Enunciado A: Repita fielmente as linhas dos registros, começando no início deles e terminando na linha que contém "56 319 6362", incluídas as duas pontas. Deixe as imagens fora da resposta.

O diretor tem menos certeza disso. “Eu estou preocupado com os tempos em que vivemos”, afirmou. “Vejo muitos jovens que não sabem nada da ditadura, desse julgamento.” Por isso, quis que Argentina, 1985 fosse acessível, começando com uma cena cômica entre Strassera, seu filho e sua mulher.

Cena do filme 'Argentina, 1985'. Amazon Studios via AP Foto: Amazon Studios via AP

“Usamos a comédia para derrubar a parede, para falar para quem tem medo de um filme sobre a ditadura: Relaxe”, disse Mitre, que permeia a história de humor. A estrutura é clássica, sem complicações. “O longa precisava conversar com um público mais amplo, não só na Argentina, como no mundo todo.” Em seu país de origem, a obra levou mais de 600 mil pessoas aos cinemas em duas semanas em cartaz.

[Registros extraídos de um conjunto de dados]

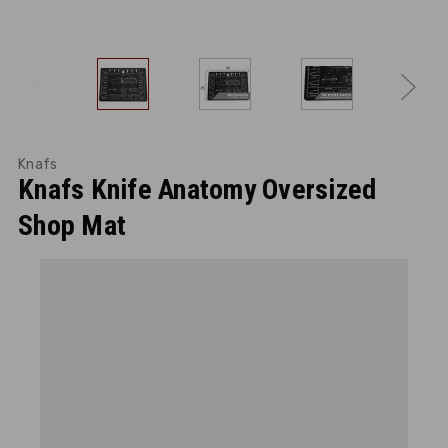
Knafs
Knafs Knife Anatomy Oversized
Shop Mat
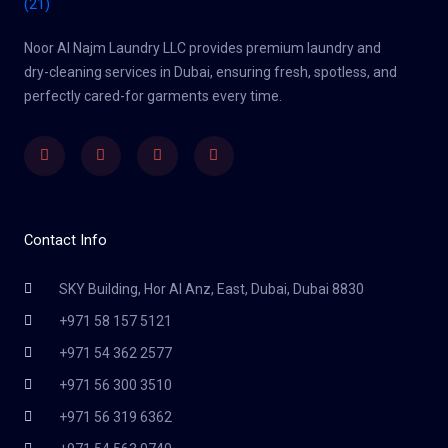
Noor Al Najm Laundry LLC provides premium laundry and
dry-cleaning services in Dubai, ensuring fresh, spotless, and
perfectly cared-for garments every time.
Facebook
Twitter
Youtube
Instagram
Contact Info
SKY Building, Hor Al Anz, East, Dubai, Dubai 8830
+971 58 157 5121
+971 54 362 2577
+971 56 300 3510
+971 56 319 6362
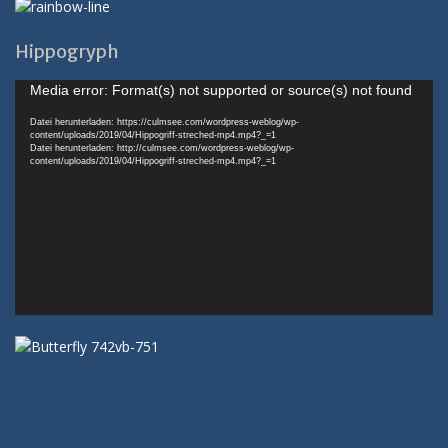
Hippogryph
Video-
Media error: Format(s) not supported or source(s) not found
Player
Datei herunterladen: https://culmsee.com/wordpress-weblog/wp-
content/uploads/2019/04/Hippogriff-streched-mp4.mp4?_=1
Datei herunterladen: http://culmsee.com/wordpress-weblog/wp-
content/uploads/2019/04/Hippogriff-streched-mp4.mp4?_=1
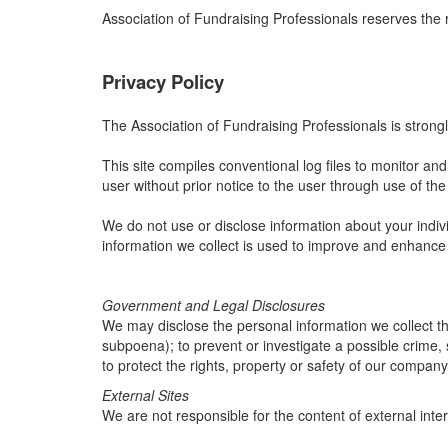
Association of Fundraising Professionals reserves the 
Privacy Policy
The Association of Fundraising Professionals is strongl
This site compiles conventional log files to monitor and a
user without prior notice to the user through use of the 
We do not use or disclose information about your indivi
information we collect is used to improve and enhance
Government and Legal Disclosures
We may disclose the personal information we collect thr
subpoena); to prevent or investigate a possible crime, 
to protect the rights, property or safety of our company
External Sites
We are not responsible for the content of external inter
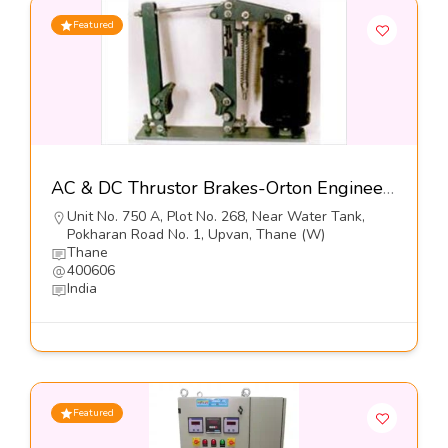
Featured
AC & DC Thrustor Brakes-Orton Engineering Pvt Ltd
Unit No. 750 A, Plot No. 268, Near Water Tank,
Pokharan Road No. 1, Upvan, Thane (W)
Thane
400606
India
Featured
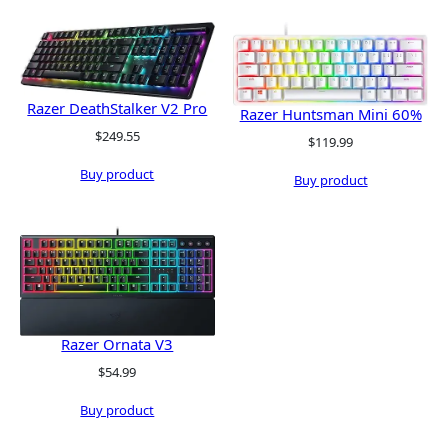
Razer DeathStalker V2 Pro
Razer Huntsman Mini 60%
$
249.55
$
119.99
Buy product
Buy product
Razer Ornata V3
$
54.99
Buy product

Enunciado B: Reproduza sem alterações o trecho sobre o filme "Argentina, 1985", começando em "O diretor tem" e terminando em "e sua mulher.".

Resposta escrita A:
Knafs
Knafs Knife Anatomy Oversized
Shop Mat
Noor Al Najm Laundry LLC provides premium laundry and
dry-cleaning services in Dubai, ensuring fresh, spotless, and
perfectly cared-for garments every time.
Facebook
Twitter
Youtube
Instagram
Contact Info
SKY Building, Hor Al Anz, East, Dubai, Dubai 8830
+971 58 157 5121
+971 54 362 2577
+971 56 300 3510
+971 56 319 6362

Resposta escrita B:
O diretor tem menos certeza disso. “Eu estou preocupado com os tempos em que vivemos”, afirmou. “Vejo muitos jovens que não sabem nada da ditadura, desse julgamento.” Por isso, quis que Argentina, 1985 fosse acessível, começando com uma cena cômica entre Strassera, seu filho e sua mulher.